- Opening Delimiter -

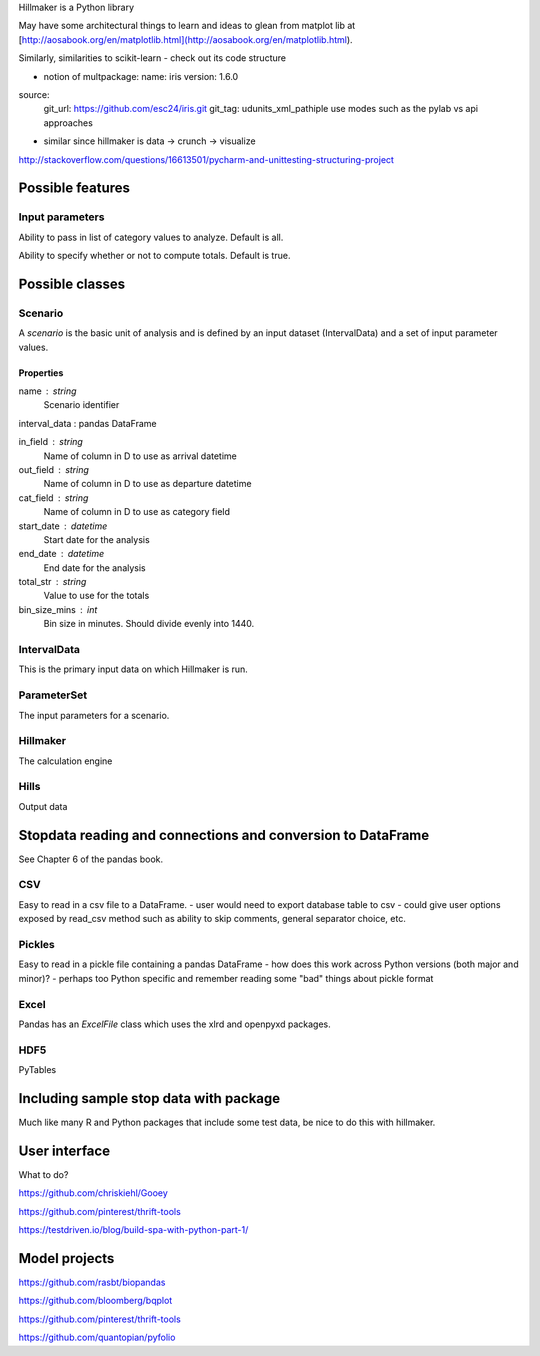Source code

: Hillmaker is a Python library

May have some architectural things to learn and ideas to glean from matplot lib at
[http://aosabook.org/en/matplotlib.html](http://aosabook.org/en/matplotlib.html).

Similarly, similarities to scikit-learn - check out its code structure

- notion of multpackage:
  name: iris
  version: 1.6.0
source:
  git_url: https://github.com/esc24/iris.git
  git_tag: udunits_xml_pathiple use modes such as the pylab vs api approaches
- similar since hillmaker is data -> crunch -> visualize


http://stackoverflow.com/questions/16613501/pycharm-and-unittesting-structuring-project


Possible features
=================

Input parameters
----------------

Ability to pass in list of category values to analyze. Default is all.

Ability to specify whether or not to compute totals. Default is true.


Possible classes
================


Scenario
--------

A *scenario* is the basic unit of analysis and is defined by an input
dataset (IntervalData) and a set of input parameter values.

Properties
^^^^^^^^^^

name : string
    Scenario identifier

interval_data : pandas DataFrame

in_field : string
   Name of column in D to use as arrival datetime

out_field : string
   Name of column in D to use as departure datetime

cat_field : string
   Name of column in D to use as category field

start_date : datetime
   Start date for the analysis

end_date : datetime
   End date for the analysis

total_str : string
   Value to use for the totals

bin_size_mins : int
   Bin size in minutes. Should divide evenly into 1440.



IntervalData
------------

This is the primary input data on which Hillmaker is run.

ParameterSet
------------

The input parameters for a scenario.

Hillmaker
---------

The calculation engine

Hills
-----

Output data



Stopdata reading and connections and conversion to DataFrame
============================================================

See Chapter 6 of the pandas book.


CSV
---

Easy to read in a csv file to a DataFrame.
- user would need to export database table to csv
- could give user options exposed by read_csv method such as ability to skip comments, general separator choice, etc.

Pickles
-------

Easy to read in a pickle file containing a pandas DataFrame
- how does this work across Python versions (both major and minor)?
- perhaps too Python specific and remember reading some "bad" things about pickle format

Excel
-----

Pandas has an `ExcelFile` class which uses the xlrd and openpyxd packages.

HDF5
----

PyTables

Including sample stop data with package
=======================================

Much like many R and Python packages that include some test data, be nice to do this with hillmaker.

User interface
==============

What to do?

https://github.com/chriskiehl/Gooey

https://github.com/pinterest/thrift-tools

https://testdriven.io/blog/build-spa-with-python-part-1/

Model projects
==============

https://github.com/rasbt/biopandas

https://github.com/bloomberg/bqplot

https://github.com/pinterest/thrift-tools

https://github.com/quantopian/pyfolio


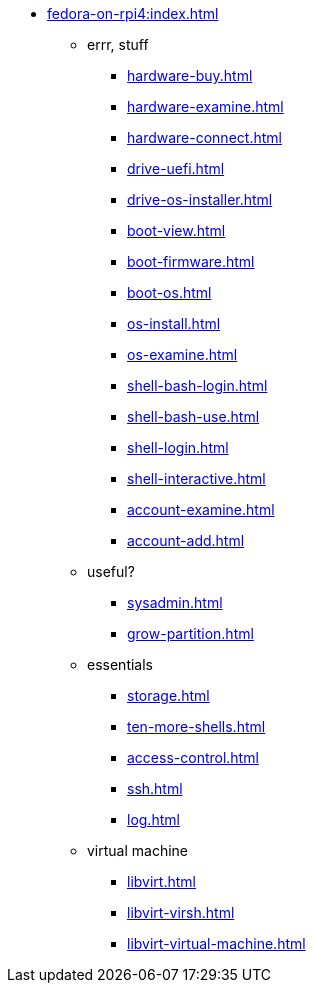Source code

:* xref:fedora-on-rpi4:index.adoc[]
** errr, stuff
*** xref:hardware-buy.adoc[]
*** xref:hardware-examine.adoc[]
*** xref:hardware-connect.adoc[]
*** xref:drive-uefi.adoc[]
*** xref:drive-os-installer.adoc[]
*** xref:boot-view.adoc[]
*** xref:boot-firmware.adoc[]
*** xref:boot-os.adoc[]
*** xref:os-install.adoc[]
*** xref:os-examine.adoc[]
*** xref:shell-bash-login.adoc[]
*** xref:shell-bash-use.adoc[]
*** xref:shell-login.adoc[]
*** xref:shell-interactive.adoc[]
*** xref:account-examine.adoc[]
*** xref:account-add.adoc[]
** useful?
*** xref:sysadmin.adoc[]
*** xref:grow-partition.adoc[]
** essentials 
*** xref:storage.adoc[]
*** xref:ten-more-shells.adoc[]
*** xref:access-control.adoc[]
*** xref:ssh.adoc[]
*** xref:log.adoc[]
** virtual machine 
*** xref:libvirt.adoc[]
*** xref:libvirt-virsh.adoc[]
*** xref:libvirt-virtual-machine.adoc[]
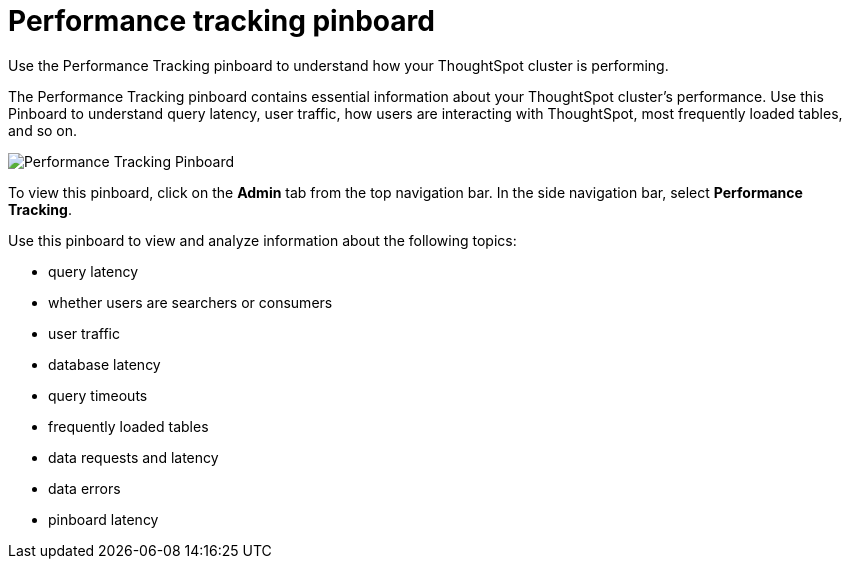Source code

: = Performance tracking pinboard
:last_updated: 12/17/2020
:experimental:
:linkattrs:
:page-aliases: performance-tracking.adoc
:page-partial:

Use the Performance Tracking pinboard to understand how your ThoughtSpot cluster is performing.

The Performance Tracking pinboard contains essential information about your ThoughtSpot cluster's performance.
Use this Pinboard to understand query latency, user traffic, how users are interacting with ThoughtSpot, most frequently loaded tables, and so on.

image::performance-tracking.png[Performance Tracking Pinboard]

To view this pinboard, click on the *Admin* tab from the top navigation bar.
In the side navigation bar, select *Performance Tracking*.

Use this pinboard to view and analyze information about the following topics:

* query latency
* whether users are searchers or consumers
* user traffic
* database latency
* query timeouts
* frequently loaded tables
* data requests and latency
* data errors
* pinboard latency
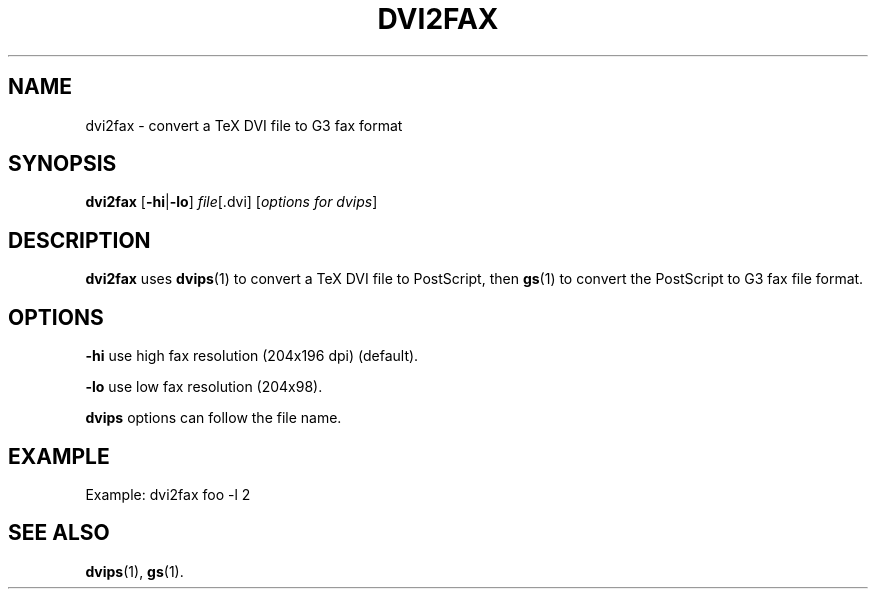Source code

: .TH DVI2FAX 1 "October 30, 1999"
.\" man page by Jim Van Zandt <jrv@vanzandt.mv.com>         -*- nroff -*-
.SH NAME
dvi2fax \- convert a TeX DVI file to G3 fax format
.SH SYNOPSIS
\fBdvi2fax\fP [\fB-hi\fP|\fB-lo\fP] \fIfile\fP[.dvi] [\fIoptions for dvips\fP]
.SH DESCRIPTION
\fBdvi2fax\fP uses \fBdvips\fP(1) to convert a TeX DVI file to PostScript, 
then \fBgs\fP(1) to convert the PostScript to G3 fax file format.
.SH OPTIONS
.LP
.B -hi
use high fax resolution (204x196 dpi) (default).
.LP
.B -lo
use low fax resolution (204x98).
.PP
\fBdvips\fP options can follow the file name.
.SH EXAMPLE
Example: dvi2fax foo -l 2
.SH SEE ALSO
\fBdvips\fP(1), \fBgs\fP(1).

- Closing Delimiter -

Reply with nothing but the number of lines in the data that include the word "whether".

Answer to this problem:
2